3. printing original plate according to claim 2, wherein,

The particulate with hydrophilic surface is selected from the organic resin particulate with hydrophilic surface, with hydrophilic surface At least one of inorganic particles.

4. printing original plate according to claim 3, wherein,

The organic resin particulate with hydrophilic surface is by selected from silica, aluminum oxide, titanium dioxide and zirconium oxide At least one of inorganic compound covering organic resin particulate.

5. the printing original plate according to claim 3 or 4, wherein,

The organic resin particulate with hydrophilic surface is the organic resin particulate covered by silica.

6. the printing original plate according to any one of claim 3 to 5, wherein,

The organic resin for forming the organic resin particulate with hydrophilic surface is selected from polyacrylics, poly- amino In formate ester resin, polystyrene resins, polyester resin, epoxylite, phenolic resinoid and melmac At least one resin.

7. printing original plate according to any one of claim 1 to 6, wherein,

The layer containing polymer is the eurymeric image recording layer containing infrared absorbent.

8. printing original plate according to any one of claim 1 to 6, wherein,

The layer containing polymer is the minus image note containing infrared absorbent, polymerization initiator, polymerizable compound Record layer.

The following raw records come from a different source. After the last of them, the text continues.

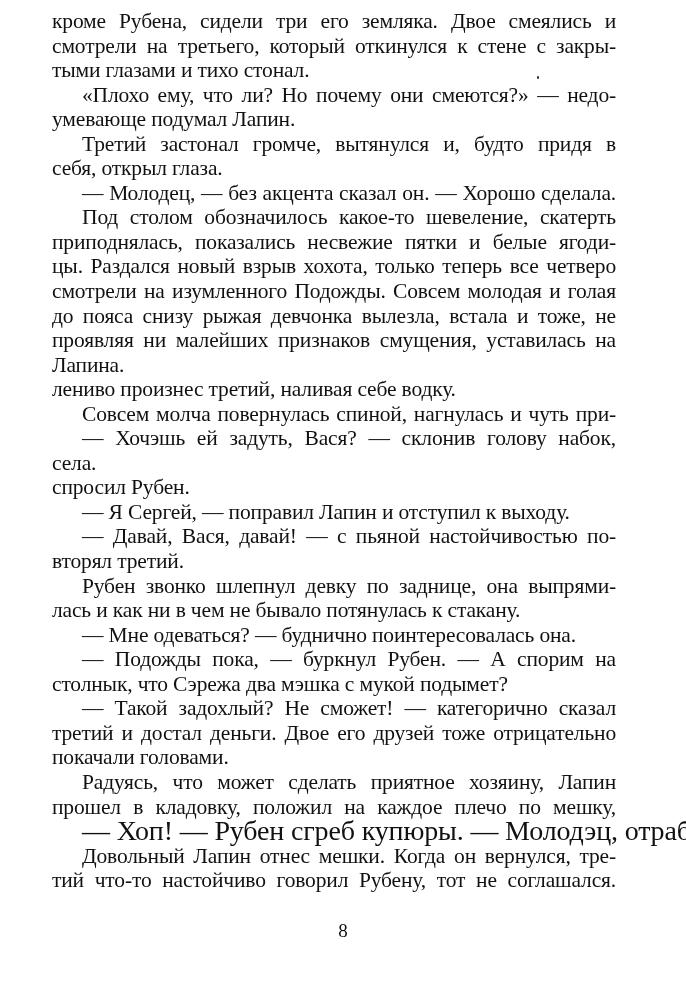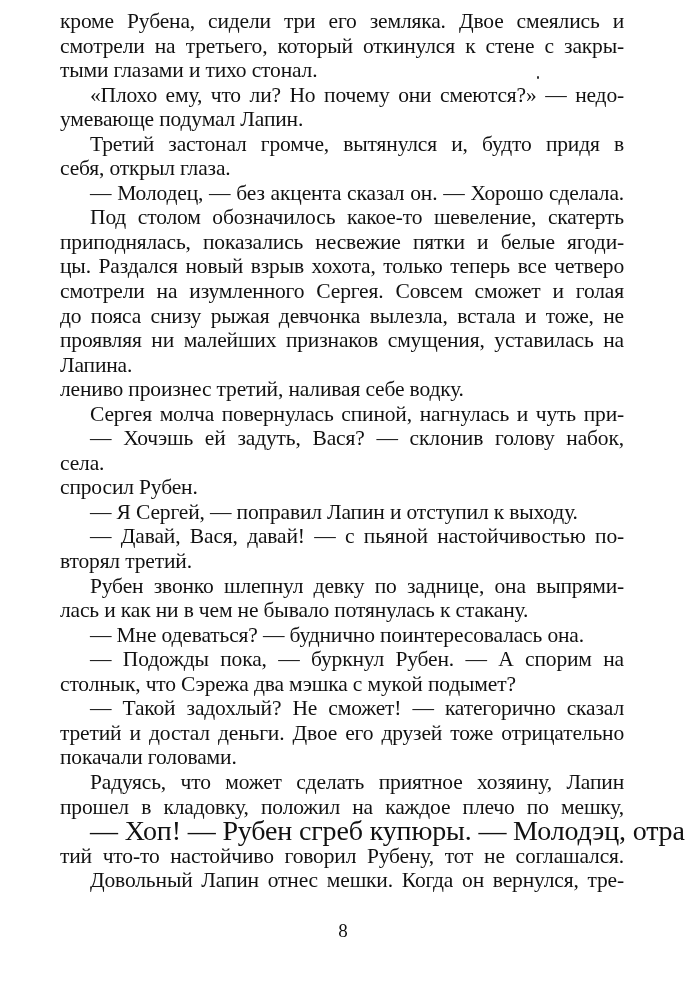--- a/index.html
+++ b/index.html
@@ -17,7 +17,7 @@
     }
     .page {
       position: absolute;
-      left: 60px;
+      left: 52px;
       top: 9px;
       width: 564px;
     }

9. printing original plate according to any one of claim 1 to 6, wherein,

The layer containing polymer is to contain infrared absorbent, polymerization initiator, polymerizable compound and microgranular high score The minus image recording layer of sub- compound.

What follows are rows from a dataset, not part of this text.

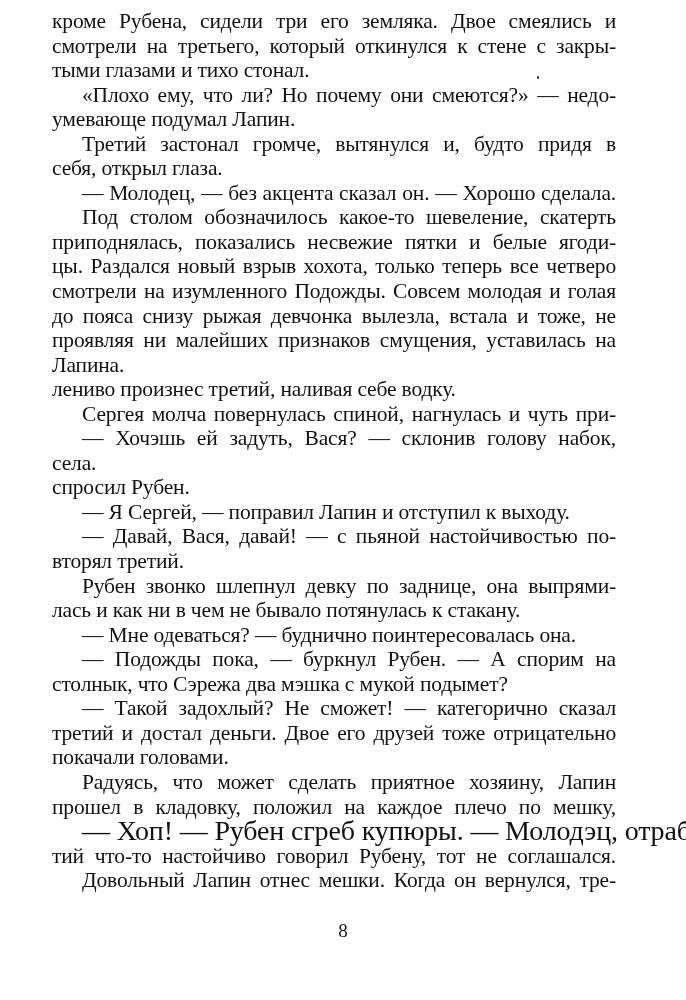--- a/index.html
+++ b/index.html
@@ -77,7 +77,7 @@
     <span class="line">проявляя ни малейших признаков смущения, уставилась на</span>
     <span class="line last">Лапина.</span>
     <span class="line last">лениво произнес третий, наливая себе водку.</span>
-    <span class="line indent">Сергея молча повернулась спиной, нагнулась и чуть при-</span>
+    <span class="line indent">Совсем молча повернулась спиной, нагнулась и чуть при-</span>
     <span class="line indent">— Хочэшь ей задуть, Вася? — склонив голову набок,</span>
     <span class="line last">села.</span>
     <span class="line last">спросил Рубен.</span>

10. printing original plate according to any one of claim 1 to 6, wherein,

The layer containing polymer is the minus image recording layer containing infrared absorbent and particulate thermoplastic polymer.

11. the printing original plate according to any one of claim 7 to 10, wherein,

The layer containing polymer can by printing-ink and fountain solution at least any one remove.

12. printing original plate according to any one of claim 1 to 6, wherein,

The layer containing polymer is non-photosensitive layer.

13. printing original plate according to claim 12, it is characterised in that

14. a kind of lithographic plate, its usage right requires the printing original plate any one of 1 to 11 and is made.

15. the discarded version of one kind printing, its usage right require the printing original plate described in 12 or 13 and are made.

16. a kind of layered product, it makes the printing original plate any one of claim 1 to 11 directly contact and be laminated multiple Form.

17. a kind of layered product, it makes the printing original plate described in claim 12 or 13 directly contact and be laminated multiple to form.

18. a kind of layered product, it makes the lithographic plate described in claim 14 directly contact and be laminated multiple to form.

19. a kind of layered product, it makes the printing described in claim 15 directly be contacted with discarded version and be laminated multiple to form.